(Instruções)
a - Por favor, transcreva do texto sobre síndrome metabólica o trecho que vai de "Síndrome Metabólica: Exames" até "possíveis complicações associadas.".
b - Retome o texto sobre síndrome metabólica a partir do ponto em que ele termina.

(Trecho da página)
╔══
Síndrome Metabólica: Exames para Diagnóstico e Monitoramento da Síndrome Metabólica
Publicado por Agenda.App.BR (ClínicaWork Serviços Digitais Ltda.) · Publicado em 28 de março de 2025
Exames para Diagnóstico e Monitoramento da Síndrome Metabólica
O diagnóstico da síndrome metabólica requer uma avaliação clínica e laboratorial abrangente. Os exames prescritos visam identificar os critérios diagnósticos, como resistência à insulina, dislipidemia, hipertensão e obesidade abdominal, além de avaliar possíveis complicações associadas.
╚══
(Os dados)
╔══
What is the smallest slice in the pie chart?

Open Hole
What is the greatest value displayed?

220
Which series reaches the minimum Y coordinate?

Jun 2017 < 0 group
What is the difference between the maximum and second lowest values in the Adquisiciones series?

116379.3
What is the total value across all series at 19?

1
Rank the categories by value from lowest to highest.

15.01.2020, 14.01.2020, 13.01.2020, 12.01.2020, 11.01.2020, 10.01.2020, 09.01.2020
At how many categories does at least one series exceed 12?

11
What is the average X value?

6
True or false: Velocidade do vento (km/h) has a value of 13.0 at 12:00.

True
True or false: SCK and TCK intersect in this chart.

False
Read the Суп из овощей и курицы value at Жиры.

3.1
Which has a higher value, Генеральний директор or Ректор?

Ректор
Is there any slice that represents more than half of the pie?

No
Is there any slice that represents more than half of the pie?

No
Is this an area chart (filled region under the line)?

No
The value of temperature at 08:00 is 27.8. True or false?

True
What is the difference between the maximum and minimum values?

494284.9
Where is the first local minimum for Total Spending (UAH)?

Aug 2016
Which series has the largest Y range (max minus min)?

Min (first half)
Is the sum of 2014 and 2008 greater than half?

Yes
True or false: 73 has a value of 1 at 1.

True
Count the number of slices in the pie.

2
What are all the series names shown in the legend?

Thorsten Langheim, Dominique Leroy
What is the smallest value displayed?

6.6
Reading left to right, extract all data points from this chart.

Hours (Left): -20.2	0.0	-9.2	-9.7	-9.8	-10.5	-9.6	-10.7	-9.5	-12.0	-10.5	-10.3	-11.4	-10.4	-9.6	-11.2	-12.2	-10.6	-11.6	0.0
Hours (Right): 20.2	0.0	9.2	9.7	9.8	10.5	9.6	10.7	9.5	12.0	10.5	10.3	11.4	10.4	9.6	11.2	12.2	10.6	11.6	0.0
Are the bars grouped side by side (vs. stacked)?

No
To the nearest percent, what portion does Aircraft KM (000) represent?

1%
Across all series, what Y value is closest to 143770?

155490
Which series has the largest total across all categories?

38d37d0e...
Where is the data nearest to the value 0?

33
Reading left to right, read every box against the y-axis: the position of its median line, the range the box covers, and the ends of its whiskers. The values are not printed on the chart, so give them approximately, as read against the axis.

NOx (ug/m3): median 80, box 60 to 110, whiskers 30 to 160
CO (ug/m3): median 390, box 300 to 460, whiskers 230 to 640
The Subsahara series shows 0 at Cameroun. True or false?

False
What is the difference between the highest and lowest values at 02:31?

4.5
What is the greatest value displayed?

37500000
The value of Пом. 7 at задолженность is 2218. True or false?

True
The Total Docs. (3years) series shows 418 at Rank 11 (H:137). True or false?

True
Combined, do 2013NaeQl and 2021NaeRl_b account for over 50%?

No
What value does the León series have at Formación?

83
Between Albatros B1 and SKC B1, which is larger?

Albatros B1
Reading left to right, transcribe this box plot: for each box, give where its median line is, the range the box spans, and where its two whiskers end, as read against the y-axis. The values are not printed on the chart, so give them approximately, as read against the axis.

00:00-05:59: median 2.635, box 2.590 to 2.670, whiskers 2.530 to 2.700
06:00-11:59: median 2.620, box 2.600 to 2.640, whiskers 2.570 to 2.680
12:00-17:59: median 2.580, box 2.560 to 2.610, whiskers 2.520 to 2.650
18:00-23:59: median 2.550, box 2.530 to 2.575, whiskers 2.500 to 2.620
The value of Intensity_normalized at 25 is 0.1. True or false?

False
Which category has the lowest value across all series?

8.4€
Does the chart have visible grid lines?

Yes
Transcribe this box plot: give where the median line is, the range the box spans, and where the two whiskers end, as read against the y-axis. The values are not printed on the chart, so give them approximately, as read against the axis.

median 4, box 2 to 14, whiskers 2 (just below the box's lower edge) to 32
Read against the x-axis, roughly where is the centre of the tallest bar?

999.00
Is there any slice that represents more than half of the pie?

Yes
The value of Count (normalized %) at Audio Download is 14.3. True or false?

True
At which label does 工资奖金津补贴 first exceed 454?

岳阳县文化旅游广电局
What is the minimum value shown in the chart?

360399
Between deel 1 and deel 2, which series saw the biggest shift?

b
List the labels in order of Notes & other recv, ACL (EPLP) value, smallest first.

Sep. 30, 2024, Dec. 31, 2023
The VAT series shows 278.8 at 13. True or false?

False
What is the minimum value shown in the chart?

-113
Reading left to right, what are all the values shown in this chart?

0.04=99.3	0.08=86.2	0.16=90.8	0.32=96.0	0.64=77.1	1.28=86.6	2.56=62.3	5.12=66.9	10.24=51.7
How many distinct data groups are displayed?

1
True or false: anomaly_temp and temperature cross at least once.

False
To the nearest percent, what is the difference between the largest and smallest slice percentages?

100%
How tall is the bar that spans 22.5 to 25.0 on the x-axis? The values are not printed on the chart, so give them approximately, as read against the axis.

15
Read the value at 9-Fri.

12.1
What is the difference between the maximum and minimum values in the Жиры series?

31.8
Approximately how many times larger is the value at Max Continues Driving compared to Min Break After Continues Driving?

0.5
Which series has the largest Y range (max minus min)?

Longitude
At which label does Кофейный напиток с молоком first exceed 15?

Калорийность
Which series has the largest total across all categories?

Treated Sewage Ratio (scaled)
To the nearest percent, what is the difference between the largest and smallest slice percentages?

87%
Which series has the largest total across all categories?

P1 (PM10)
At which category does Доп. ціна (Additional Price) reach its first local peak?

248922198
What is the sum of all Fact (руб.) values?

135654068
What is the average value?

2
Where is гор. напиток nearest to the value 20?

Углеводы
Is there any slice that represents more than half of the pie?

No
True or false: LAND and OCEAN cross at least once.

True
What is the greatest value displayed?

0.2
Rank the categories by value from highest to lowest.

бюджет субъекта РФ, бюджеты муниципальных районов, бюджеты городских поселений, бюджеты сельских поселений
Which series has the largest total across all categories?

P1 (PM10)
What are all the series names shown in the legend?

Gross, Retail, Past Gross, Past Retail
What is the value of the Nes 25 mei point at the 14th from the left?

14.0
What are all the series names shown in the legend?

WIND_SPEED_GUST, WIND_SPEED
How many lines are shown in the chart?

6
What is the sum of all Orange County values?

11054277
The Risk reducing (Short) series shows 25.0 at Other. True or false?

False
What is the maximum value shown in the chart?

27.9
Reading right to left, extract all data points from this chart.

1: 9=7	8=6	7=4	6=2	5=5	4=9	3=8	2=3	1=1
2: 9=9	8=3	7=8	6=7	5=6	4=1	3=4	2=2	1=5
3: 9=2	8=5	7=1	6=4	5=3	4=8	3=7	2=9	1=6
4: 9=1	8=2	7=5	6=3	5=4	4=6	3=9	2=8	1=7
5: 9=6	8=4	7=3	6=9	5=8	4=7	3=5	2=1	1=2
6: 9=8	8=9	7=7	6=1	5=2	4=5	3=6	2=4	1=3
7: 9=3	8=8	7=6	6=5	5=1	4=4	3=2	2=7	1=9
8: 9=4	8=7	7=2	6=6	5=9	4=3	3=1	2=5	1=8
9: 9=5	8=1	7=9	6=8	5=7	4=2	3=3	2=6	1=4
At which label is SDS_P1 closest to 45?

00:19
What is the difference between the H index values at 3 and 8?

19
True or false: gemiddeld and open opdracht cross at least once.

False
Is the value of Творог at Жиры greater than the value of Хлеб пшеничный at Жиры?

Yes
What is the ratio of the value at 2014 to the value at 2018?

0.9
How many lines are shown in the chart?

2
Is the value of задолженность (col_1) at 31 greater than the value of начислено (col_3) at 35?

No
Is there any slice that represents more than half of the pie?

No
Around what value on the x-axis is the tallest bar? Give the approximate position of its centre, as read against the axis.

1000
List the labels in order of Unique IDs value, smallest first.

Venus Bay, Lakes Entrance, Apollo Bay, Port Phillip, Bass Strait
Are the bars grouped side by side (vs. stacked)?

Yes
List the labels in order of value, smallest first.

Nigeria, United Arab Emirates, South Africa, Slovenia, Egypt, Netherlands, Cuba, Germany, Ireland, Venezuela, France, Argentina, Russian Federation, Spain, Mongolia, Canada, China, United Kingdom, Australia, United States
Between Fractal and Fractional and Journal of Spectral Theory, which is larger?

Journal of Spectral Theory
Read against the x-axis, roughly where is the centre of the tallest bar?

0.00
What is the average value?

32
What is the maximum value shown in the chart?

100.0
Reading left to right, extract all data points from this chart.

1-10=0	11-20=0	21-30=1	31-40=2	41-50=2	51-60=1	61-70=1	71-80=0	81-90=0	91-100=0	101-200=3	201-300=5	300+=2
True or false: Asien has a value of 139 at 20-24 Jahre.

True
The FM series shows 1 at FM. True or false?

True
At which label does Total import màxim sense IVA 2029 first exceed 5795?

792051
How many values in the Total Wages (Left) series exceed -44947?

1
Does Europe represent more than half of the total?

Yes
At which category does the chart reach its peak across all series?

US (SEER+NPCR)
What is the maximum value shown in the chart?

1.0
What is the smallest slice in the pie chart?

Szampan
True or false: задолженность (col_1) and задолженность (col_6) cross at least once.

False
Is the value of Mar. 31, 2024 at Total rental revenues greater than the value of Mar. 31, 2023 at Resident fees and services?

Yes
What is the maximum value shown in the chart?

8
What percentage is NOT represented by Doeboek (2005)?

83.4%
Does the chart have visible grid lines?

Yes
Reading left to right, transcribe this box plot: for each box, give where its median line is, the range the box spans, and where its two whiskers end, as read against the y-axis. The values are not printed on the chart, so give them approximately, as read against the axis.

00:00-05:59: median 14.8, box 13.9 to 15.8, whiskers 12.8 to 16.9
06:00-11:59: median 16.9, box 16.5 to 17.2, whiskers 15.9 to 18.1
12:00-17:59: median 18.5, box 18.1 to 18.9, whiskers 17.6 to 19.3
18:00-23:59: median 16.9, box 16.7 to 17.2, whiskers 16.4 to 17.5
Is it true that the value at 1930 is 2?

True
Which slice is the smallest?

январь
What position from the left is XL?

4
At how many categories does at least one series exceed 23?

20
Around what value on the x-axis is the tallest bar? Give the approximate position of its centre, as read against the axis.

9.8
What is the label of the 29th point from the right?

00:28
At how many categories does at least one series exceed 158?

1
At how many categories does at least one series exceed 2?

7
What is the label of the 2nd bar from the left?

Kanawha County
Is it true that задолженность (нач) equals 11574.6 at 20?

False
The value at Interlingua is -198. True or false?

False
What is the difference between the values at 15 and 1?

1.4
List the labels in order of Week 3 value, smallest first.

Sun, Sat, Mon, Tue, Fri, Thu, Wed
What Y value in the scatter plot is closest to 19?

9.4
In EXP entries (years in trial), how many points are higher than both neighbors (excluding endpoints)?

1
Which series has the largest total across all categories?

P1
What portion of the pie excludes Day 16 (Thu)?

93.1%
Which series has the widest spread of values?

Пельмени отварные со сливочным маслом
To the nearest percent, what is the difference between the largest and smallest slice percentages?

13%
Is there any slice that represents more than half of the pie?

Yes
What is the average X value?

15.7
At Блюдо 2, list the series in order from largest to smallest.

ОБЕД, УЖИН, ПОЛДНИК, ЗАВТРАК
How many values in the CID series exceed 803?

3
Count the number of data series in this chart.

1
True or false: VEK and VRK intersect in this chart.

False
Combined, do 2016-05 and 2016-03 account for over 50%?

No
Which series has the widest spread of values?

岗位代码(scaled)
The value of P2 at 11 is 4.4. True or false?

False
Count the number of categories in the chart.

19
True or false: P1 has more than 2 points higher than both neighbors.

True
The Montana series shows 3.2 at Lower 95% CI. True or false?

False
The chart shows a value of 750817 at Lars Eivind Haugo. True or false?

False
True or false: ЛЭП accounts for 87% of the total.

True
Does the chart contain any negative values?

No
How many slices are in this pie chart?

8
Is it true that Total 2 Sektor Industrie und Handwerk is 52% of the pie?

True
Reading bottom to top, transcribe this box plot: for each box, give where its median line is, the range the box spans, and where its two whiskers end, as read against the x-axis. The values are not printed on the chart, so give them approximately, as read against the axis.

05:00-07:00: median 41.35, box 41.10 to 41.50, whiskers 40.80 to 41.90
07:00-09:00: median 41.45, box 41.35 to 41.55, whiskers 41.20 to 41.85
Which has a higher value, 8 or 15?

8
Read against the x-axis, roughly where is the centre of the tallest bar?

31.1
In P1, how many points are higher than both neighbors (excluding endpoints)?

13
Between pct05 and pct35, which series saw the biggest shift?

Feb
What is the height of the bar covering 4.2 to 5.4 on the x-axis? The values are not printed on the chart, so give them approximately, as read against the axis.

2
╚══
(Respostas)
a -
Síndrome Metabólica: Exames para Diagnóstico e Monitoramento da Síndrome Metabólica
Publicado por Agenda.App.BR (ClínicaWork Serviços Digitais Ltda.) · Publicado em 28 de março de 2025
Exames para Diagnóstico e Monitoramento da Síndrome Metabólica
O diagnóstico da síndrome metabólica requer uma avaliação clínica e laboratorial abrangente. Os exames prescritos visam identificar os critérios diagnósticos, como resistência à insulina, dislipidemia, hipertensão e obesidade abdominal, além de avaliar possíveis complicações associadas.

b -
1. Exames Bioquímicos Básicos
Os testes laboratoriais iniciais incluem: Glicemia em jejum – para avaliar níveis de açúcar no sangue e identificar pré-diabetes ou diabetes. Hemoglobina glicada (HbA1c) – útil para monitorar o controle glicêmico em médio prazo. Perfil lipídico – mede colesterol total, LDL, HDL e triglicerídeos, essencial para detectar dislipidemia. Ácido úrico – frequentemente elevado em pacientes com síndrome metabólica.
2. Avaliação da Função Hepática e Renal
Como a síndrome metabólica pode afetar múltiplos órgãos, exames como: TGO e TGP – indicam possível esteatose hepática (fígado gorduroso). Creatinina e TFG – avaliam a função renal, já que a resistência à insulina pode prejudicar os rins.
3. Testes Adicionais para Resistência à Insulina
Em casos específicos, podem ser solicitados: Curva glicêmica – para detectar intolerância à glicose. Insulina em jejum – níveis elevados sugerem resistência à insulina. HOMA-IR – cálculo que estima a resistência insulínica com base na glicemia e insulina em jejum.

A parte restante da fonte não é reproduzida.